> _What you will do_
Among these entries, how many lines contain "ffffff"? Say the number and nothing else.

> _Entries provided_
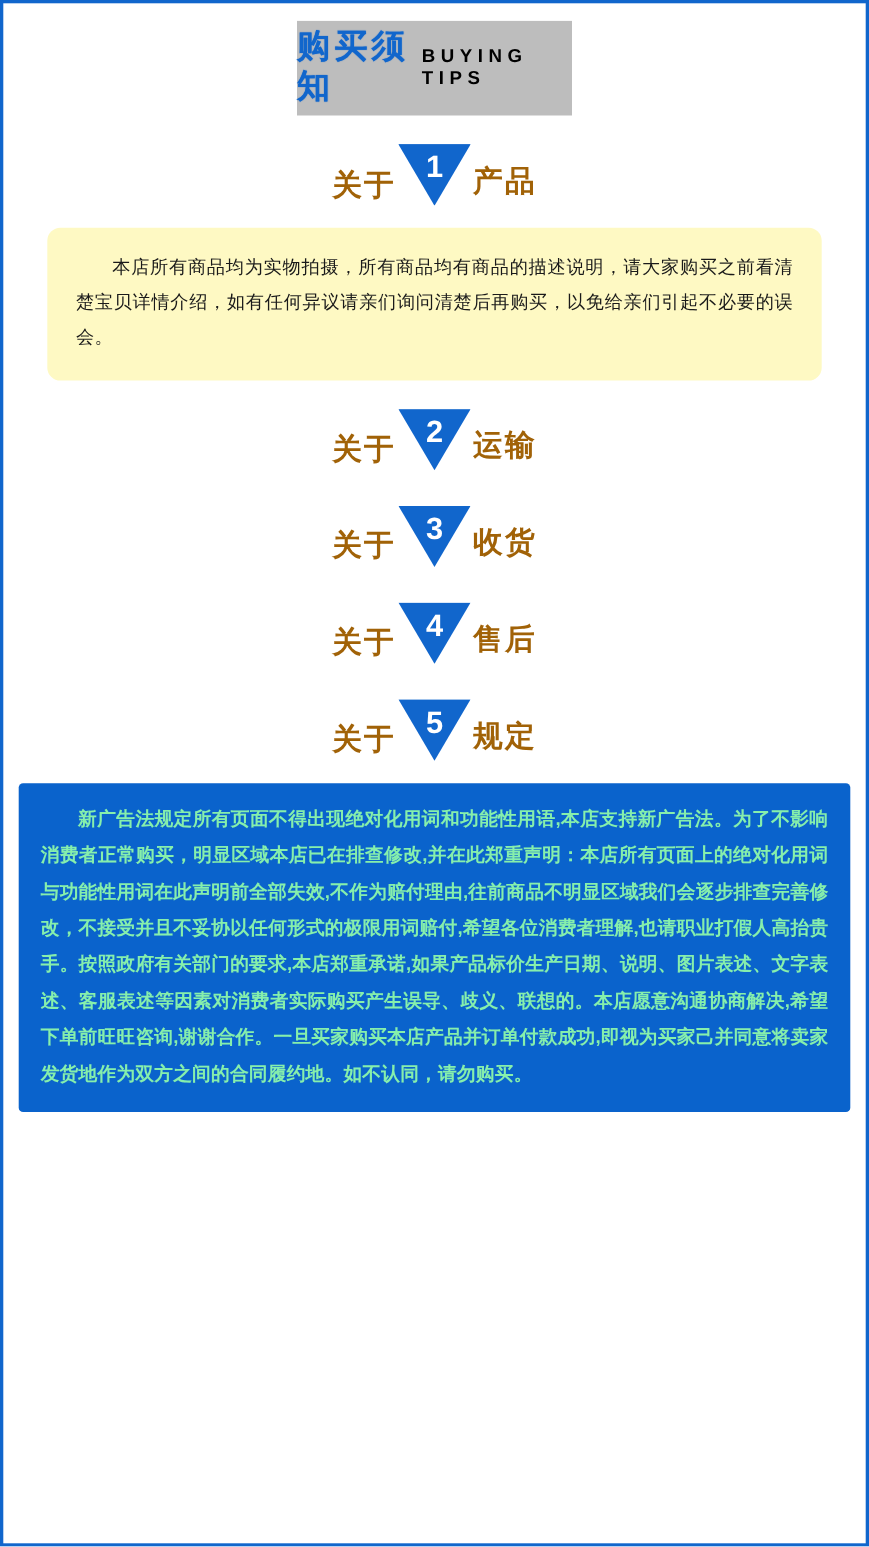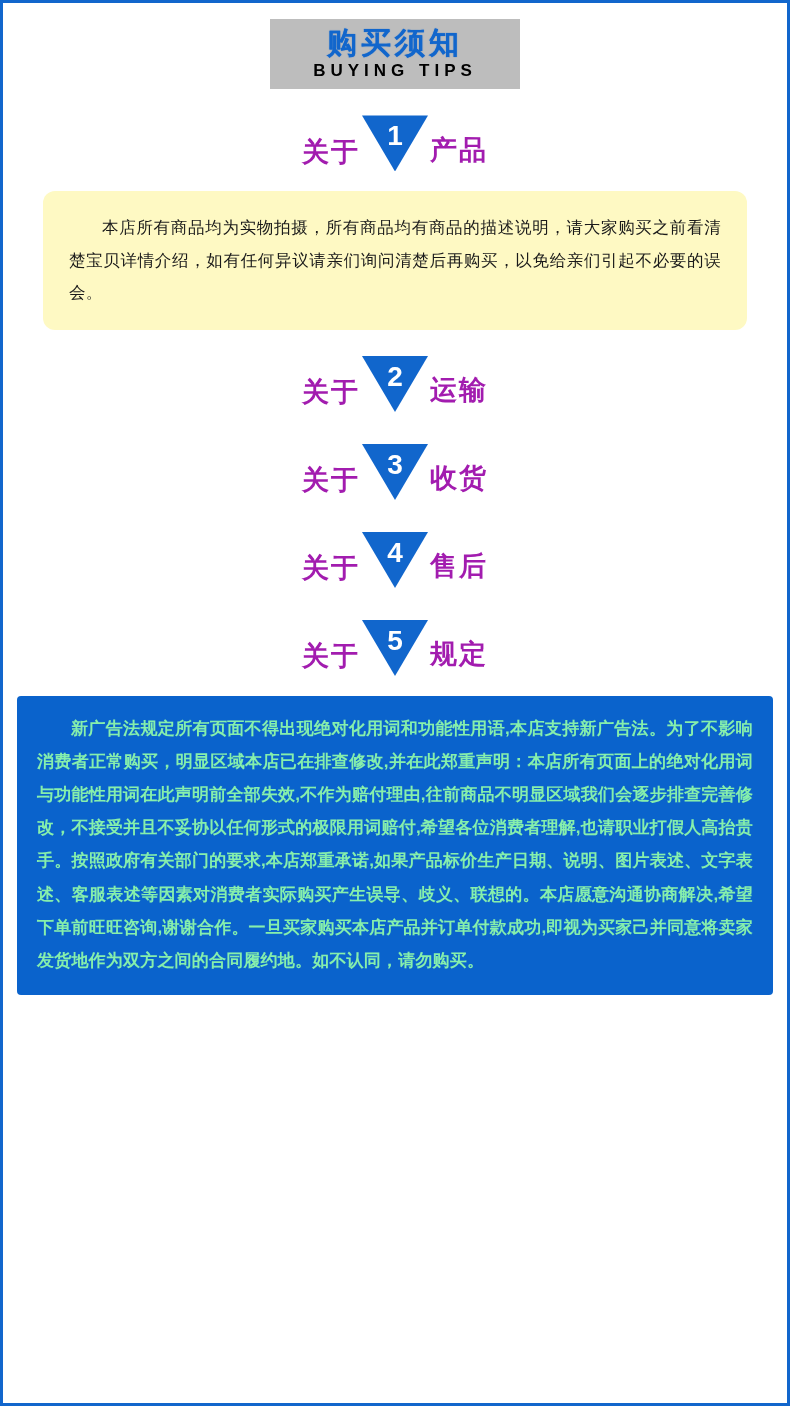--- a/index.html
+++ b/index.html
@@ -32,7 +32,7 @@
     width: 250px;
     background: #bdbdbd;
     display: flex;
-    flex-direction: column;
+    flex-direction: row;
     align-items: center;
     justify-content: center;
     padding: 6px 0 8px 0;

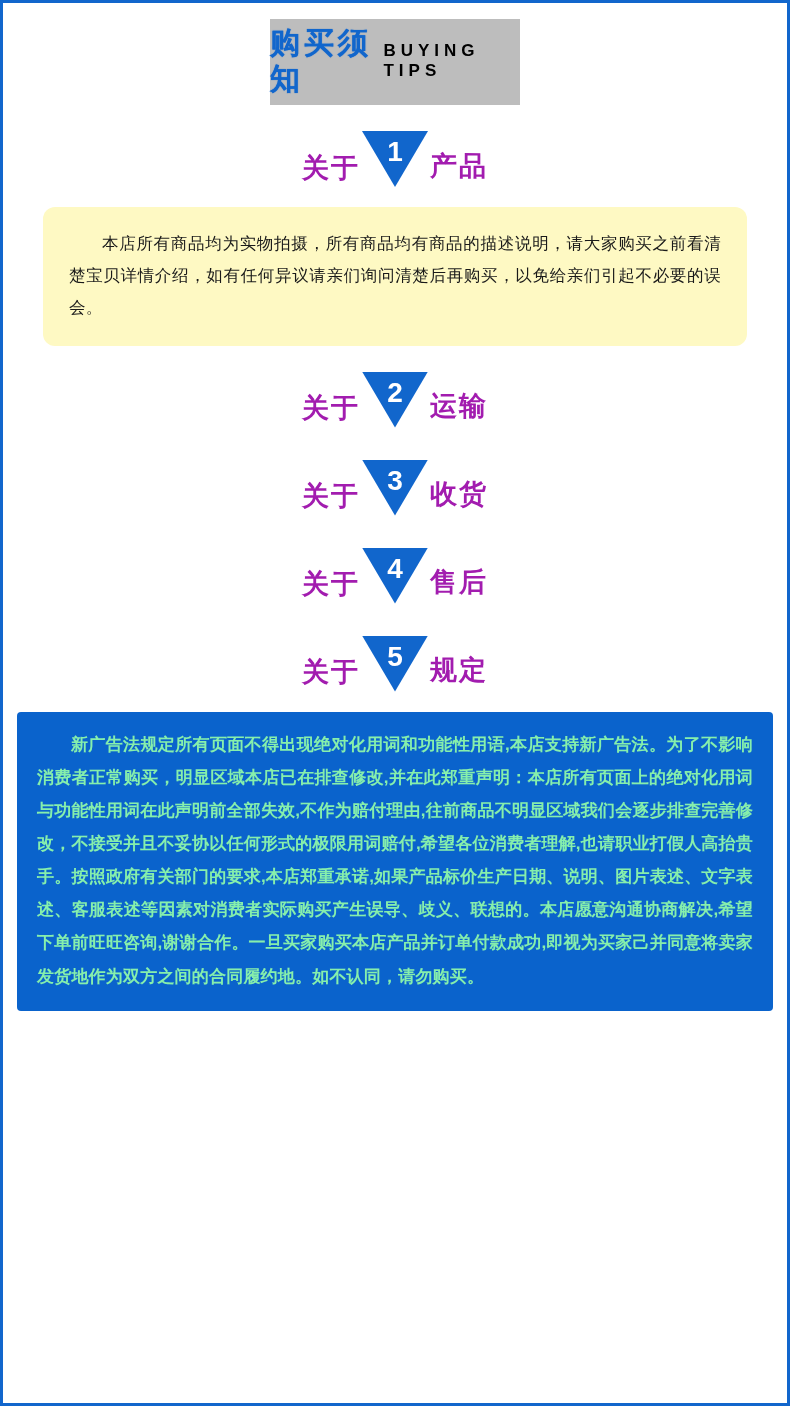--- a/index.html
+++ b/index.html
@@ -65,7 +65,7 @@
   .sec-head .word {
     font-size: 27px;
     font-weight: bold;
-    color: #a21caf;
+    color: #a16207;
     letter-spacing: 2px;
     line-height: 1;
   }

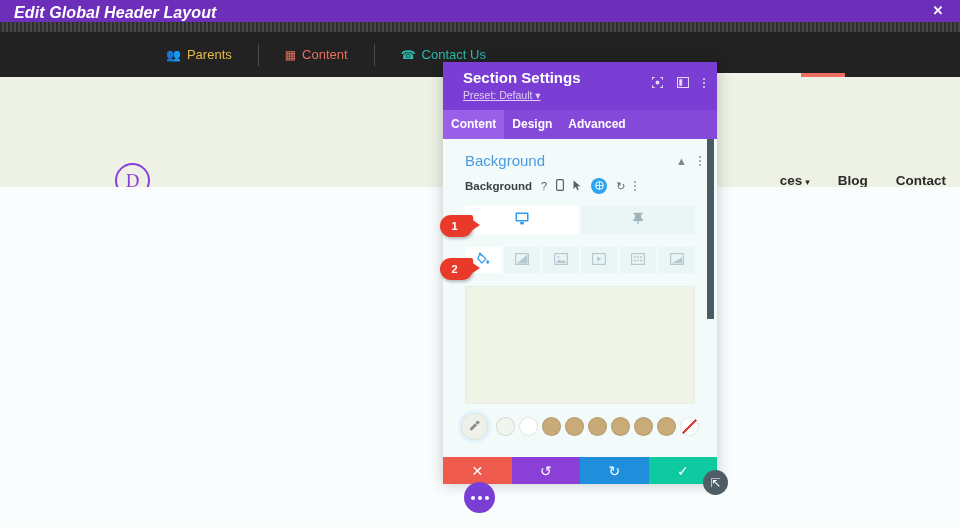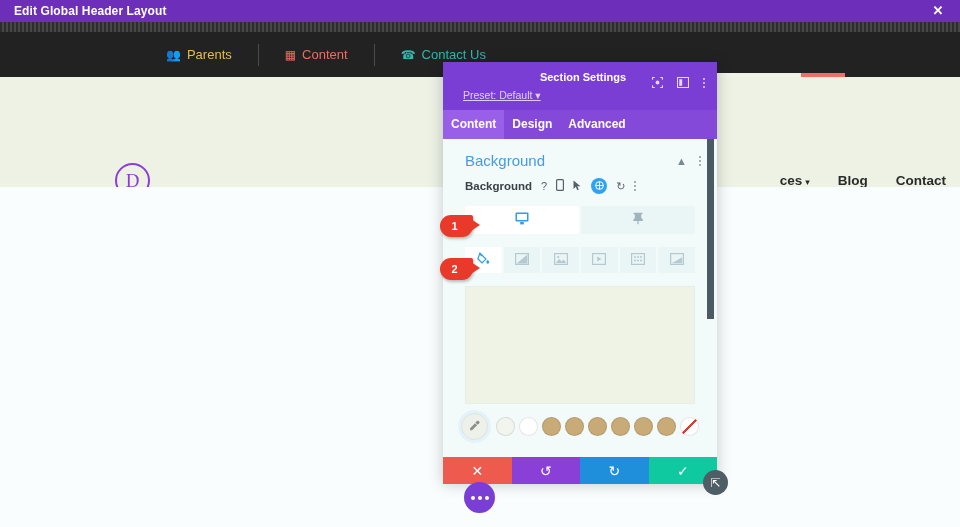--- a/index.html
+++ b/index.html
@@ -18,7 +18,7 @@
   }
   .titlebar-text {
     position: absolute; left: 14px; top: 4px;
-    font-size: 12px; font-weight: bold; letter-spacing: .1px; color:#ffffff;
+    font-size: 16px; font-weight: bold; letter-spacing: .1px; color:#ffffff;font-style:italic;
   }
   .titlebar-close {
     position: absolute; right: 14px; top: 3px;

> _Solution below_
2